代項というものについて、前回少しお話ししましたが、以前言った項をもう一度使いたいとき、その項をもう一度言う代わりに、代項を使うことができます。 こういう用途の代項は、KOhA4類として分類されているのですが、そのうちの10個の単語
ko'a ko'e ko'i ko'o ko'u fo'a fo'e fo'i fo'o fo'u
は、あらかじめ特定の項を代入することによって、誤解されること無く特定の項を指すことができるようになる代項です。 どういうことか、1つ例を挙げてみましょう。
lo zipcpi goi ko'a cadzu lo bisli .i za'a ko'a ru'inai sakli
この表現には、 {.i} が1つだけあります。ですから、これは2つの文で構成されています。 最初の文は
lo zipcpi goi ko'a cadzu lo bisli
この文は命題になっています。
述語: cadzu 「歩く」(内容語単語)
項: lo zipcpi goi ko'a 「ペンギンが」 lo bisli 「氷の上を」
全体として「ペンギンが氷の上を歩く」という命題になります。
この「ペンギン」の項 {lo zipcpi goi ko'a} は、やけに長いですね。 実は、これは {lo zipcpi} 「ペンギン」という項を {ko'a} という代項に代入している表現なのです。
項を代項に代入するには、その項と代項の間に {goi} という機能語を入れます。 項と代項の順番は逆でも構いません。
lo zipcpi goi ko'a
あるいは
ko'a goi lo zipcpi ku
これで、 {lo zipcpi} という項を {ko'a} という代項に代入したことになります。 {lo zipcpi ku} の直後に {goi} が来る場合は {ku} を省略しても構いません。 「{goi} が付くのは項である」ということがわかっているからです。

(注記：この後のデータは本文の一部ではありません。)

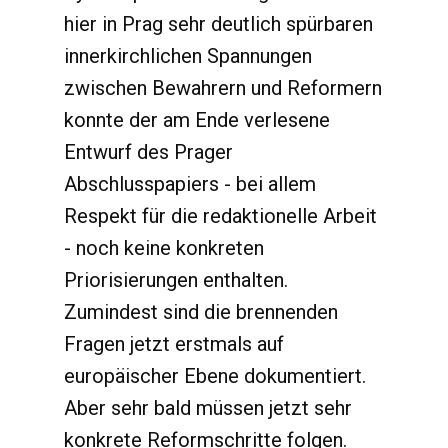
hier in Prag sehr deutlich spürbaren
innerkirchlichen Spannungen
zwischen Bewahrern und Reformern
konnte der am Ende verlesene
Entwurf des Prager
Abschlusspapiers - bei allem
Respekt für die redaktionelle Arbeit
- noch keine konkreten
Priorisierungen enthalten.
Zumindest sind die brennenden
Fragen jetzt erstmals auf
europäischer Ebene dokumentiert.
Aber sehr bald müssen jetzt sehr
konkrete Reformschritte folgen.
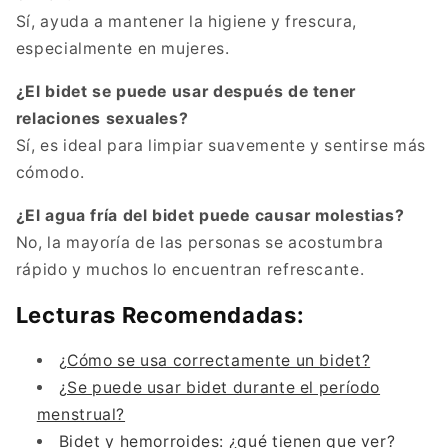
Sí, ayuda a mantener la higiene y frescura,
especialmente en mujeres.
¿El bidet se puede usar después de tener
relaciones sexuales?
Sí, es ideal para limpiar suavemente y sentirse más
cómodo.
¿El agua fría del bidet puede causar molestias?
No, la mayoría de las personas se acostumbra
rápido y muchos lo encuentran refrescante.
Lecturas Recomendadas:
¿Cómo se usa correctamente un bidet?
¿Se puede usar bidet durante el período
menstrual?
Bidet y hemorroides: ¿qué tienen que ver?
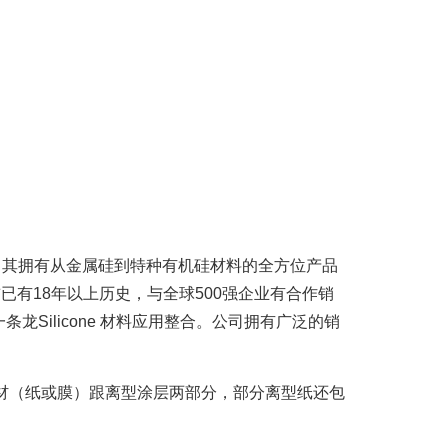
方案。其拥有从金属硅到特种有机硅材料的全方位产品
已有18年以上历史，与全球500强企业有合作销
ilicone 材料应用整合。公司拥有广泛的销
材（纸或膜）跟离型涂层两部分，部分离型纸还包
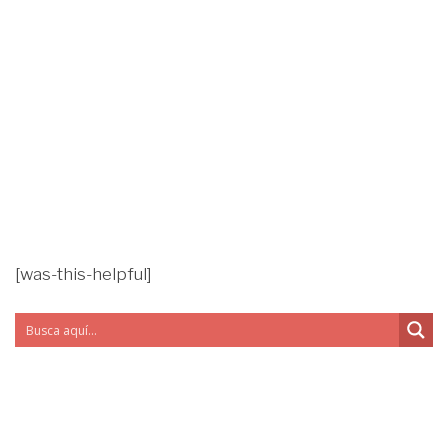
[was-this-helpful]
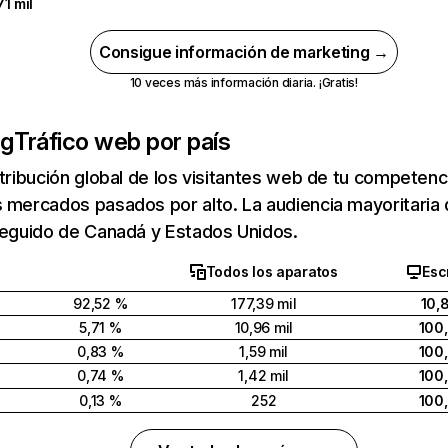
71 mil
Consigue información de marketing →
10 veces más información diaria. ¡Gratis!
rg
Tráfico web por país
stribución global de los visitantes web de tu competen
s mercados pasados por alto. La audiencia mayoritaria
seguido de Canadá y Estados Unidos.
Todos los aparatos
Esc
92,52 %
177,39 mil
10,
5,71 %
10,96 mil
100
0,83 %
1,59 mil
100
0,74 %
1,42 mil
100
0,13 %
252
100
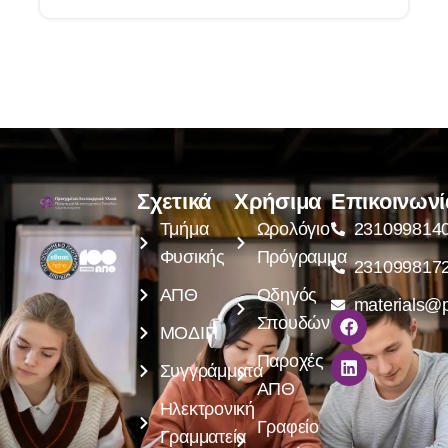
Σχετικά
Χρήσιμα
Επικοινωνί
Τμήμα
Ωρολόγιο
231099814
Φυσικής
Πρόγραμμα
231099817
ΑΠΘ
Οδηγός
materials@p
Σπουδών
ΜΟΔΙΠ
Παροχές
Συγγράμματα
ΑΠΘ
Ηλεκτρονική
Γραφείο
Γραμματεία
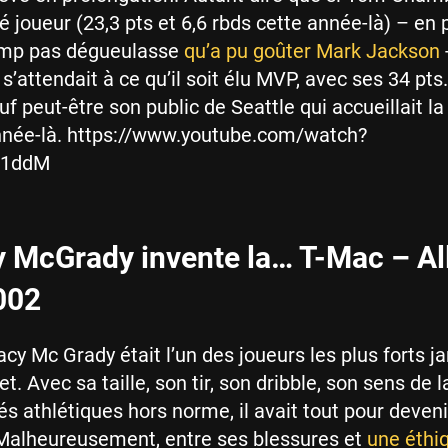
é joueur (23,3 pts et 6,6 rbds cette année-là) – en 
jump pas dégueulasse
qu’a pu goûter Mark Jackson
-
’attendait à ce qu’il soit élu MVP, avec ses 34 pts.
f peut-être son public de Seattle qui accueillait l
année-là. https://www.youtube.com/watch?
m1ddM
y McGrady invente la… T-Mac – Al
002
racy Mc Grady était l’un des joueurs les plus forts 
t. Avec sa taille, son tir, son dribble, son sens de 
tés athlétiques hors norme, il avait tout pour deven
 Malheureusement, entre ses blessures et
une éthi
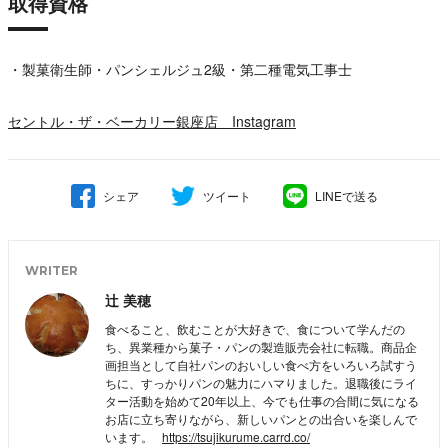
取得資格
・製菓衛生師・パンシェルジュ2級・第二種電気工事士
セントル・ザ・ベーカリー銀座店 Instagram
シェア
ツイート
LINEで送る
WRITER
辻 美穂
食べること、飲むことが大好きで、食について学んだの
ち、異業種から菓子・パンの製造販売会社に転職。商品企
画担当として自社パンのおいしい食べ方をいろいろ試すう
ちに、すっかりパンの魅力にハマりました。退職後にライ
ター活動を始めて20年以上、今でも仕事の合間に気になる
お店に立ち寄りながら、新しいパンとの出合いを楽しんで
います。
https://tsujikurume.carrd.co/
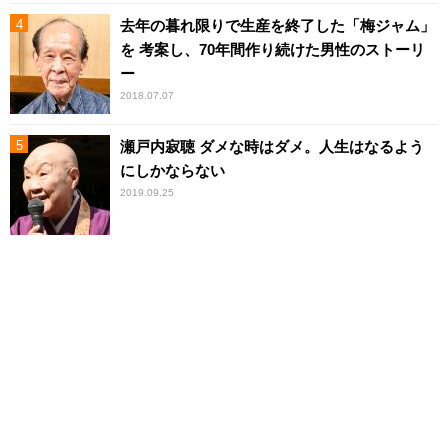
去年の暮れ限りで生産を終了した「梅ジャム」
を 考案し、70年間作り続けた男性のストーリ
ー
2018.07.07
瀬戸内寂聴 ダメな時はダメ。人生はなるよう
にしかならない
2019.09.25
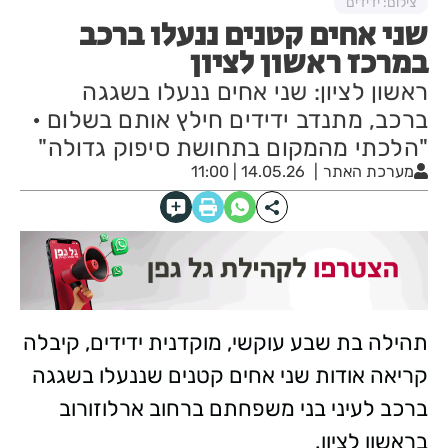
צילום: ידידים
שני אחים קטנים ננעלו ברכב
במרכז ראשון לציון
ראשון לציון: שני אחים ננעלו בשגגה
ברכב, מתנדב ידידים חילץ אותם בשלום •
"הלכתי מהמקום בתחושת סיפוק גדולה"
מערכת האתר
14.05.26 | 11:00
תהילה בת שבע עוקשי, מוקדנית ידידים, קיבלה
קריאה אודות שני אחים קטנים שננעלו בשגגה
ברכב לעיני בני משפחתם ברחוב ארלוזורוב
בראשון לציון.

このように代入しておいて、この後の文章の中で {ko'a} を使えば、それは {lo zipcpi} を指しているということが誤解なく伝わります。
{.i} の後に出てきた文は
za'a ko'a ru'inai sakli
でしたね。この文も命題です。
za'a 「話し手が観察している」(UI類の単語)
述語: ru'inai sakli (ru'inai 「ときどき」(述語のタグ)、 sakli 「滑る」(内容語単語))
項: ko'a 「それが」({lo zipcpi} という項を代入した代項)
「見ていると、それがときどき滑る」という意味になっています。 {goi} による代入は、同じ代項に別の項を代入するか、代入を解除する機能語を使わない限り、いつまでも有効です。
代入を解除する機能語には、解除専用の機能語 {da'o} のほか、新しい段落を始める機能語 {ni'o} や、以前の段落の続きに戻る機能語 {no'i} があります。 {no'i} の場合は、以前の段落での代入が再度有効になります。